Hydraulic fracturing in Western Siberia is continually evolving into larger and more aggressive fracture treatments to achieve higher conductivity than conventionally planned. At the same time some of the fields that have been waterflooded for 20 years or more for pressure maintenance, have become highly water-saturated. In the past, stimulation treatments were designed based on old log interpretations showing water saturation at original conditions and post-fracture water production was frequently under-estimated, while over-estimating oil production.

A comprehensive study was conducted into the water-flooding pattern of a Western Siberia oil field, and water-cut maps were generated to determine which areas of the field were more water-saturated. This study included a statistical analysis of the effect of various fracture parameters on the post-fracture water-cut. Also the relationship between nearby water injectors and post-fracture water production was analyzed. It was found that injectors in a NNW proximity to the fractured well contributed higher post-fracture water rate. Generally, fractures grow in this direction, which is the maximum principal stress orientation across much of the Western Siberian Basin. This paper presents and discusses the statistical approach we developed.

A new method of predicting post-fracture production involving a multi-phase reservoir simulator, was employed. The water and oil production match achieved using this simulator allowed us to re-calibrate the layer information from the original log interpretations, resulting in highly accurate production forecasts. A brief discussion of the simulator is also included in the paper.
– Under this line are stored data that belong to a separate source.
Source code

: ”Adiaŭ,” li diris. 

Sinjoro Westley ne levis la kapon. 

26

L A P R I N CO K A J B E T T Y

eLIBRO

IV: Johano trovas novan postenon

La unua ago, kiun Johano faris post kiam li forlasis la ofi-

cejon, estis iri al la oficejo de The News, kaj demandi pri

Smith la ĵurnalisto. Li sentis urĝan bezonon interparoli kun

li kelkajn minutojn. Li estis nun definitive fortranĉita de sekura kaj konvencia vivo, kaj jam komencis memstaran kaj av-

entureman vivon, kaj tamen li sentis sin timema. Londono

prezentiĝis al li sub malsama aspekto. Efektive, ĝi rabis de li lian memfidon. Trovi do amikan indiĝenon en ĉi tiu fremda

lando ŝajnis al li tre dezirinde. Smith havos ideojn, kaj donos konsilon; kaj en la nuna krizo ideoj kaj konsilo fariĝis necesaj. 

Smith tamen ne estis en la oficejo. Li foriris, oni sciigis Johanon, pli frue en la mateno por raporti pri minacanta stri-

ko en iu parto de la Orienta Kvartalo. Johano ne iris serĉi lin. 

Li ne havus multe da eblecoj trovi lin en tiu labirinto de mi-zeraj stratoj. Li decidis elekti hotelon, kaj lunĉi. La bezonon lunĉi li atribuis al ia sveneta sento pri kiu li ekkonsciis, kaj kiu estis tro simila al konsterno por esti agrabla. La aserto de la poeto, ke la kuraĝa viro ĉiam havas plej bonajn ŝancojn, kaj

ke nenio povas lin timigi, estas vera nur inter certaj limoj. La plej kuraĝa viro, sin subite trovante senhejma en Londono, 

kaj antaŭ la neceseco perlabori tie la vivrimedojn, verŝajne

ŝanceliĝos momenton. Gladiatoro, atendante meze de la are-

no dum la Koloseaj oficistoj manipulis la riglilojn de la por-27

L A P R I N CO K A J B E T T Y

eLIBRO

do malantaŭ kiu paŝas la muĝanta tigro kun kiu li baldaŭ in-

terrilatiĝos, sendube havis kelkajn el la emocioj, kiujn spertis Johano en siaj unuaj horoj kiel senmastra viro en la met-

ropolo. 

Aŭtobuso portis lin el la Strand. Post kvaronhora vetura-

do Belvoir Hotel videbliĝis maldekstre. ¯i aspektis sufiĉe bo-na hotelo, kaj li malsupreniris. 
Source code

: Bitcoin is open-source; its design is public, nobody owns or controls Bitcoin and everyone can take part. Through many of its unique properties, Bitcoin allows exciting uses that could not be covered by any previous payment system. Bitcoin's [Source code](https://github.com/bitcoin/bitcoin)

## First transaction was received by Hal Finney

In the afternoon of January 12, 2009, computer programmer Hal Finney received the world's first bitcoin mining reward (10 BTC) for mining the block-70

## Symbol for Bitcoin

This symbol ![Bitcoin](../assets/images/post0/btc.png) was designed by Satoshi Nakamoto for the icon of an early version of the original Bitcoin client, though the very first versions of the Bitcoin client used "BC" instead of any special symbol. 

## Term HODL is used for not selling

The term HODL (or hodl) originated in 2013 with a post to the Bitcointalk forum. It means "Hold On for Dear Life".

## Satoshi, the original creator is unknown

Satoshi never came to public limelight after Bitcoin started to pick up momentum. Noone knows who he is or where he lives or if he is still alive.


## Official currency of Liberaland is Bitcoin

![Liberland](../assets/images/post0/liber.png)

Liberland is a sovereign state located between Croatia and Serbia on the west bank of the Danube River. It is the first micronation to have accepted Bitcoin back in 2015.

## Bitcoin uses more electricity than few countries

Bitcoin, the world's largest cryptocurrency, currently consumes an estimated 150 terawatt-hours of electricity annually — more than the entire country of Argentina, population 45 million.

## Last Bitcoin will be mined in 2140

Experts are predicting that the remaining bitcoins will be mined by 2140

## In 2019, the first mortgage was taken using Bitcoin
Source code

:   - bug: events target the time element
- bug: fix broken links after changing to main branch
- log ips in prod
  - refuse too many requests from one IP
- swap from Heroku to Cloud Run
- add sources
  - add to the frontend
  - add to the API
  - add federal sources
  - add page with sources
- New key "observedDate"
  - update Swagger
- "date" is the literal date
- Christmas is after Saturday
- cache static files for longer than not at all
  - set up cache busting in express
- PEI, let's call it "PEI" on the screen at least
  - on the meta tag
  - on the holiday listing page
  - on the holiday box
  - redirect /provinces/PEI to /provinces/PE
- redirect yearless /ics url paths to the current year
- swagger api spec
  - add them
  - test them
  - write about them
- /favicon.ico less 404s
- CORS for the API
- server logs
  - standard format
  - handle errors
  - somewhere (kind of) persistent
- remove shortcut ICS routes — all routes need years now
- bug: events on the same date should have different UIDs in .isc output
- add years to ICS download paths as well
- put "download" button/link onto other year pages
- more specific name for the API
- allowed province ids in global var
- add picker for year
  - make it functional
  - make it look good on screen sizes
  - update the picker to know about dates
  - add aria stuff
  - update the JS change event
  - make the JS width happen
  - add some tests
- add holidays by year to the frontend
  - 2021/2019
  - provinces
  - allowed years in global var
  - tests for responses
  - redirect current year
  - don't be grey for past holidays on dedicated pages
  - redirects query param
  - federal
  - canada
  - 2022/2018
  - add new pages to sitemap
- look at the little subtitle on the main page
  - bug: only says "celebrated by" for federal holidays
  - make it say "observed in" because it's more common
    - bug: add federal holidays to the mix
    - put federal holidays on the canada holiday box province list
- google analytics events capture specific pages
The trend toward larger treatments and coarser proppant has (1) produced higher-conductivity fractures and (2) significantly improved production from fields in western Siberia. At the same time, the trend has created longer effective fractures and in some instances increased access to water through inter-well communication. This development has underlined the importance of understanding reservoir saturation and waterflood patterns, so that full advantage can be taken of the increased conductivity through gain in oil productivity.

These techniques of reservoir simulation and studying injector proximity were then employed in the field for candidate selection. The result has allowed fracturing to be performed in this field with greater confidence in predictability of post-fracture productivity. This paper presents the field study illustrating the developed methodology.